I'm setting up an on-prem k3s Kubernetes cluster for a telco application, and I'm considering whether I should separate the networks like we did in the past, creating dedicated networks for management, cluster, and public access. The environment is entirely closed off from the public internet, exposing services through MetalLB in L2 mode with a private VIP, secured by firewalls and VPNs. Corporate policy recommends a clear separation of networks: a management network for logging into nodes and performing updates, a cluster network for Kubernetes operations, and a public network for announcing VIPs. My question is, does this make sense? I feel like the cluster network along with proper NetworkPolicies should suffice for security. The management network seems unnecessary because those maintaining the nodes would still need access to the cluster network. The public network seems the only logical separation, but if everything is firewalled and network policies are tight, I think the risk is lower. What do others think about separating networks in production Kubernetes environments? Is it excessive, or are there hidden security risks I'm not considering?

4 Answers

Answered By KubeMaster9 On

You might rethink separating networks since Kubernetes already supports robust policies to manage access and traffic. Managing everything on one network with proper mTLS and policies could be less of a hassle and still secure.
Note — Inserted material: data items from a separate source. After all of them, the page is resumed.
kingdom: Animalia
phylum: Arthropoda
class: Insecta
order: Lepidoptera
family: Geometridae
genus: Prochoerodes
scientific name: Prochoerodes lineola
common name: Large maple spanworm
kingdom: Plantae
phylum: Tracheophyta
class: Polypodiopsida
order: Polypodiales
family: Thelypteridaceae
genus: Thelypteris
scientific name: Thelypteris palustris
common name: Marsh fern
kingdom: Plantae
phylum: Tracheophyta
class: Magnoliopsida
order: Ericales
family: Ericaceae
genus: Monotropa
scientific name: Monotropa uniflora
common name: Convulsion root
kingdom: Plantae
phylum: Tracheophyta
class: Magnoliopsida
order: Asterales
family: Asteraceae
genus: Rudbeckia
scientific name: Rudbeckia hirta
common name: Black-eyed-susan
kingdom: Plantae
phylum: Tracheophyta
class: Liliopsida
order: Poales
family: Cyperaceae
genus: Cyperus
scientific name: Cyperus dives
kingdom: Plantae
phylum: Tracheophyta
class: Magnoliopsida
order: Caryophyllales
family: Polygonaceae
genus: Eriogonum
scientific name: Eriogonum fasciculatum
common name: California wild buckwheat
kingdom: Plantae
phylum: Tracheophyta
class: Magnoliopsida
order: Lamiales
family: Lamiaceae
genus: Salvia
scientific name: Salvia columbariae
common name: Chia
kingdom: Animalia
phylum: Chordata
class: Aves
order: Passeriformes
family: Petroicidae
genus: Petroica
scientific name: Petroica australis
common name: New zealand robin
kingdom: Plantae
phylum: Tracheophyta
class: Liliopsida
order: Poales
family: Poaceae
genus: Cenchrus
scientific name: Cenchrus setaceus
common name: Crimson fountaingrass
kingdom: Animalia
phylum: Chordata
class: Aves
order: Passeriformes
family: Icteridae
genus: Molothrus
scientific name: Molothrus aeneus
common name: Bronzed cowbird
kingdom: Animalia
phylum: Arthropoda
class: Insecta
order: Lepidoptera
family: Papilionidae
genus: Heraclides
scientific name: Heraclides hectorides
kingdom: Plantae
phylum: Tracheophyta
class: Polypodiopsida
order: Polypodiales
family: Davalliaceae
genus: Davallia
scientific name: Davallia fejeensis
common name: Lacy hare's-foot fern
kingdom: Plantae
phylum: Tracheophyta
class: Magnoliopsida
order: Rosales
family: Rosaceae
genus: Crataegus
Answered By NetworkNinja88 On

Modern network security often relies on endpoint protection and mTLS (mutual TLS), so separating networks might not be necessary. Instead, you could implement Kubernetes network policies to manage traffic within the cluster effectively.

Answered By SecuritySleuth22 On

It’s definitely doable, but requires careful planning. You could separate management application traffic (like ArgoCD and Grafana) using different ingress configurations. If everything is firewalled, you can secure those endpoints, but it might not prevent issues if a host is compromised. What's your overall threat model? If you're in a telco environment, you'd probably want to minimize traffic and exposure as much as possible.

Answered By DevOpsDude7 On

Having separate networks can complicate things, but sometimes it's beneficial for specific use cases like the data plane. In some of our on-prem RKE2 setups, we combined data plane and management traffic on one network while keeping workloads on another.